Landing a temporary job can be a great way to get some experience and earn a little extra cash in the short term. Here's how to turn your short-term job into a permanent arrangement.
After the initial high of landing temporary work, it can soon start to feel like you're on borrowed time and you’ll soon be hunting again. But the reality is that plenty of people who start out in a temp role find that they can turn that into a permanent job.
Once you’ve got your foot in the door, as long as you’re a hard worker who does your job well, you’ll be in a good position to either make your current role permanent or apply for other vacancies within the company.
If you want to turn your temp job or probation period into a permanent position there are things you can do to boost your chances. Here are five of the best strategies:
One of the most important attributes employers are looking for is reliability.
Fail to turn up to work on time and there's little chance of you being asked to stay on long term, no matter how much extra effort you put in.
You'll need to show that you can be trusted to complete the work you're assigned by your supervisor or boss, but it’s also useful to prove you can show initiative and crack on with your tasks when you're working unsupervised.
If your boss knows you’re a safe pair of hands, they’re more likely to consider you for a full-time role whether it’s the current one or something else that becomes available.
Perhaps the best way to turn your temporary position into a permanent one is to make yourself truly indispensable to your employer.
Okay, this can be tricky in a short space of time but if you volunteer for extra tasks as soon as you’ve completed the ones you’ve been set, you’ll soon find you’re expanding your remit and making yourself invaluable. See if there are daily tasks you can make your own each day so that they’re seen to be your role and make sure you’re delivering them reliably.
Once you're settled in, you can take this even further by asking for extra responsibilities at work. After all, if your boss will need to re-train other staff to fill your role once your contract ends, they may consider offering you a longer-term position instead.
Take advantage of any on-the-job training to broaden your skills as it will make it harder for your employer to dispense with your services.
If you're disruptive to others or a distraction to the team you're unlikely to be kept on by your employer.
Equally, if you volunteer to help your colleagues wherever possible, are positive and generally act as a "team player" you'll boost your chances.
Making that extra effort during your temporary contract is a great way of improving your chances of landing a long-term position.
You should try and apply this to all areas of your new job. If you spot anything that needs doing, try being proactive and taking initiative yourself (as long as you feel confident you can complete the job properly). Be careful to make sure you’re not treading on a colleagues toes, and be helpful rather than bossy!
Equally, if you are tasked with a project or piece of work, make it your own and push to complete it to the highest possible standard.
Finally, towards the end of your contract pull together a list of suggestions about how to improve the team and efficiency and talk them through with your manager - this will show that you're proactive and committed.
Even if you work your socks off and impress your boss during your temporary contract, it may be beyond their control to make your job a permanent position.

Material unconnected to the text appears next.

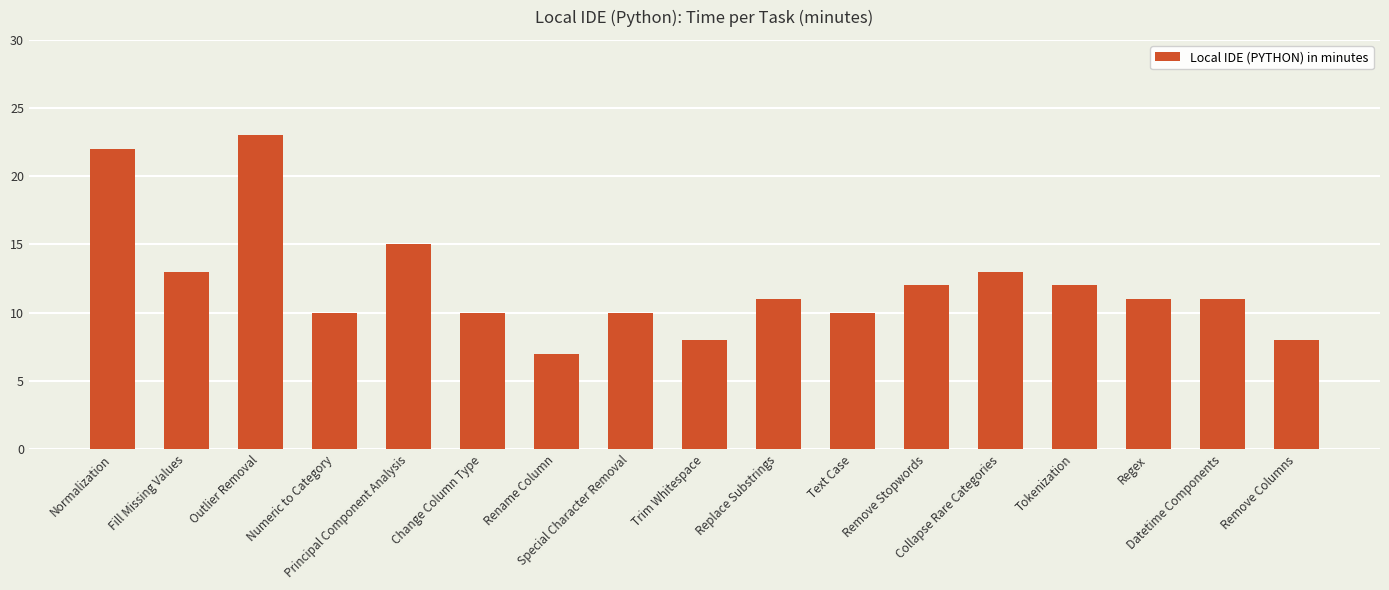

What position from the left is Remove Columns?

17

For instance, if you’re doing maternity cover and the original job holder comes back, there may be nothing you can do.
Rather than waiting for your end date and then being disappointed, it makes sense to speak with your manager at least two weeks before your contract is due to finish, to ask about the likelihood of being kept on.
This will not only give you a better idea of where you stand but will also make it clear to your employer that you're keen to continue in your role. Even if making your current job permanent isn’t an option, there may be other roles within the organisation that your manager can suggest.
If it's clear there won't be a position for you long term, asking early gives you some time to begin the hunt for another job before the end of your contract.